• _TASK DESCRIPTION_
Lines with "negative": please show every one of them from the listing below.

• _RECORDS FOR THIS EXERCISE_
#####
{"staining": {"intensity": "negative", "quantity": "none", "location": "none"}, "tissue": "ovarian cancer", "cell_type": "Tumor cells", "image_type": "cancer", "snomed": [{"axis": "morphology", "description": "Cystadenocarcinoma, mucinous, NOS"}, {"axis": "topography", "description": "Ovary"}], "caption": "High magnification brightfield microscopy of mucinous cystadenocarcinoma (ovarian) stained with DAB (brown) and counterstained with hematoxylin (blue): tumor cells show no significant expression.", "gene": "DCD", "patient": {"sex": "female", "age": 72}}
#####
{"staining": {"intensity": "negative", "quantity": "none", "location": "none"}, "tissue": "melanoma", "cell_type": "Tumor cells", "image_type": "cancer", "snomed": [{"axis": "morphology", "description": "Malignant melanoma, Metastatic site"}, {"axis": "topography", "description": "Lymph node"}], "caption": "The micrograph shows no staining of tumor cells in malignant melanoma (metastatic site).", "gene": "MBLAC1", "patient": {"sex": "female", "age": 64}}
#####
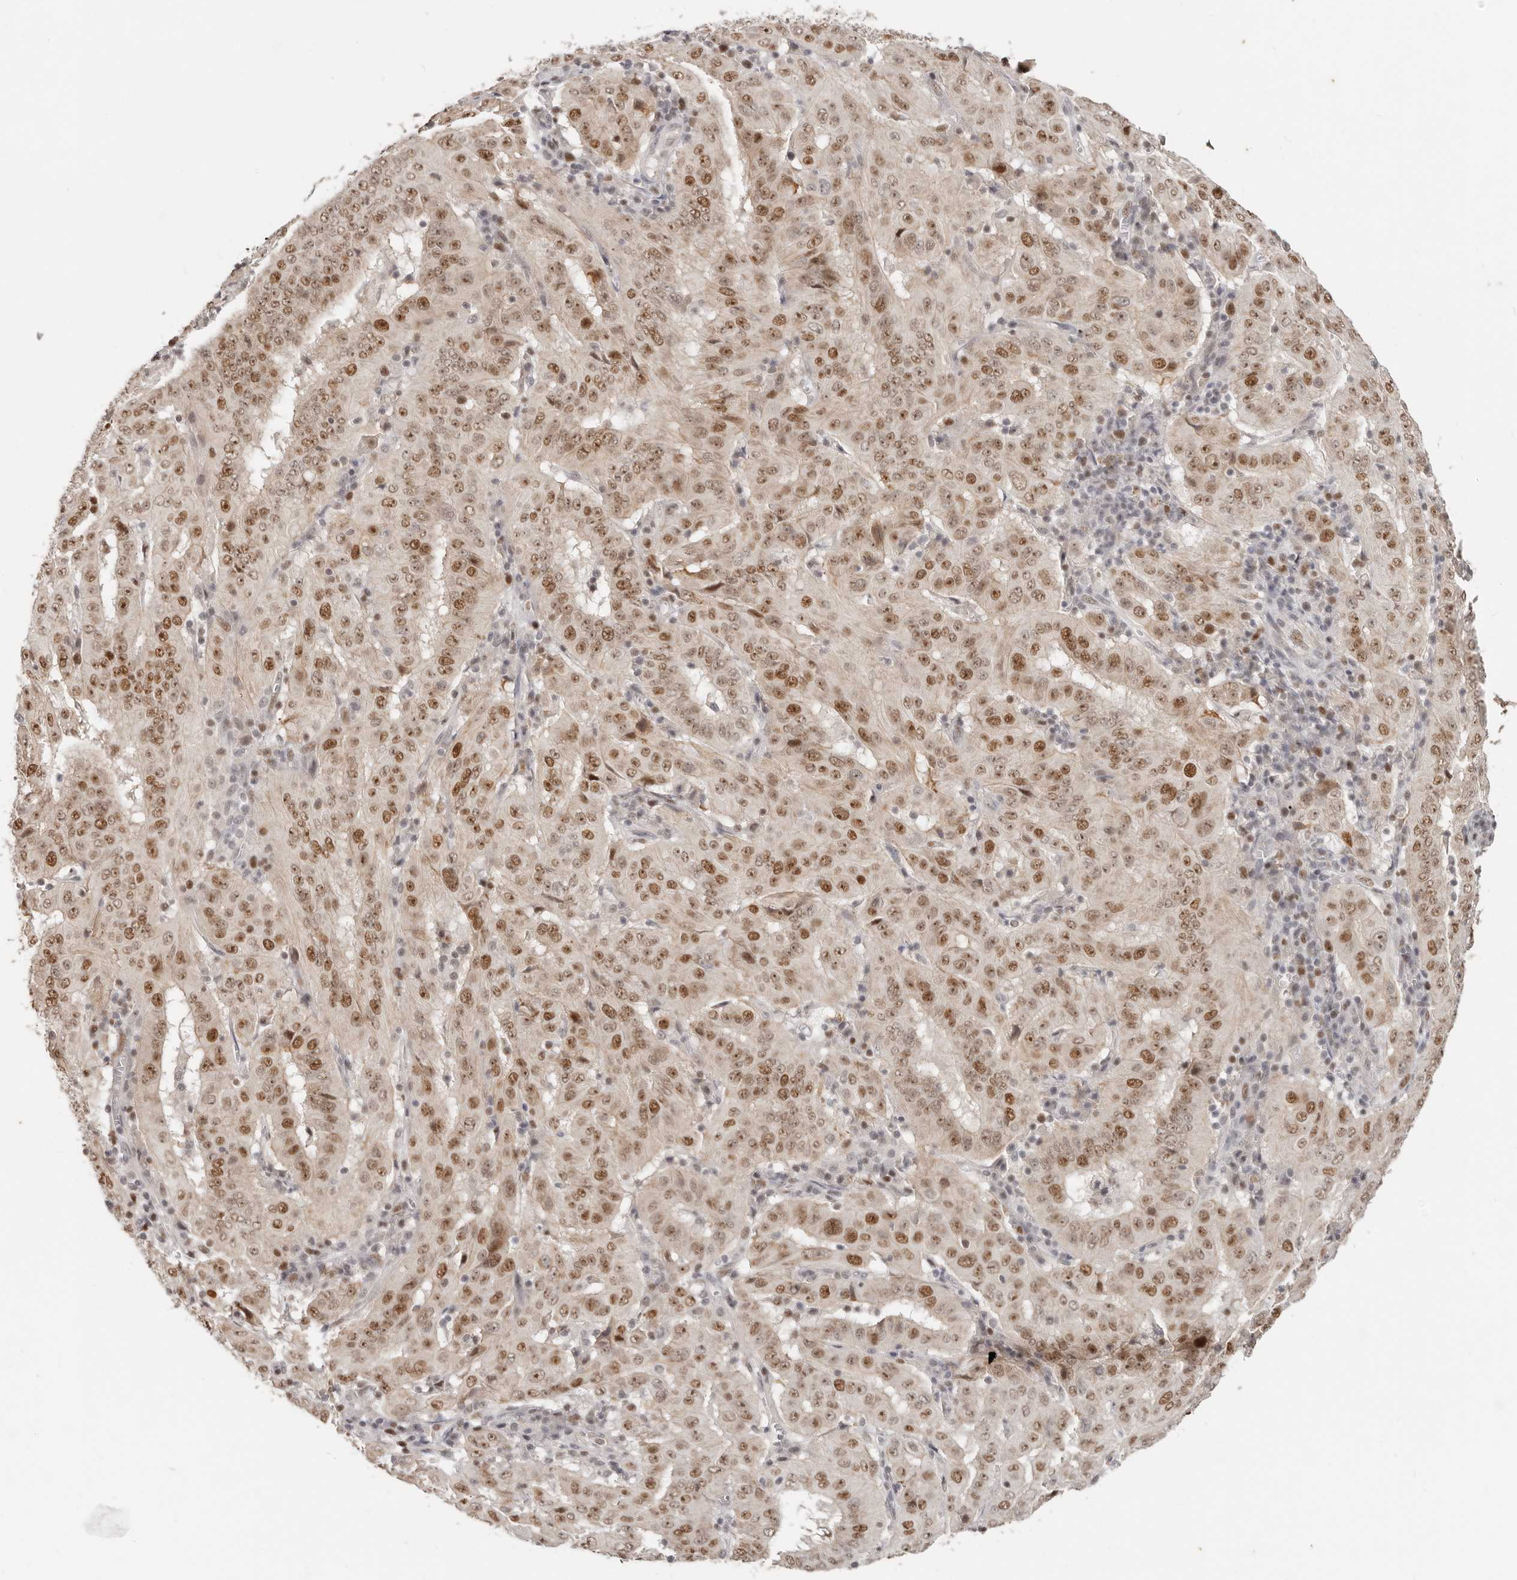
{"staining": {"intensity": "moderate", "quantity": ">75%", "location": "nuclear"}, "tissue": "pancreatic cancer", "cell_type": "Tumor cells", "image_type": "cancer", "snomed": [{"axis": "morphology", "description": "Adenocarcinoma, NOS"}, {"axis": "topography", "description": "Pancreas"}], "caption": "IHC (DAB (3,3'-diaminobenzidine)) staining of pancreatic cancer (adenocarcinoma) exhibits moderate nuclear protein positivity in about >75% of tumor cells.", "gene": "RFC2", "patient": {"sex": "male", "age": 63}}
#####
• _RESPONSE TO THE EXERCISE_
{"staining": {"intensity": "negative", "quantity": "none", "location": "none"}, "tissue": "ovarian cancer", "cell_type": "Tumor cells", "image_type": "cancer", "snomed": [{"axis": "morphology", "description": "Cystadenocarcinoma, mucinous, NOS"}, {"axis": "topography", "description": "Ovary"}], "caption": "High magnification brightfield microscopy of mucinous cystadenocarcinoma (ovarian) stained with DAB (brown) and counterstained with hematoxylin (blue): tumor cells show no significant expression.", "gene": "DCD", "patient": {"sex": "female", "age": 72}}
{"staining": {"intensity": "negative", "quantity": "none", "location": "none"}, "tissue": "melanoma", "cell_type": "Tumor cells", "image_type": "cancer", "snomed": [{"axis": "morphology", "description": "Malignant melanoma, Metastatic site"}, {"axis": "topography", "description": "Lymph node"}], "caption": "The micrograph shows no staining of tumor cells in malignant melanoma (metastatic site).", "gene": "MBLAC1", "patient": {"sex": "female", "age": 64}}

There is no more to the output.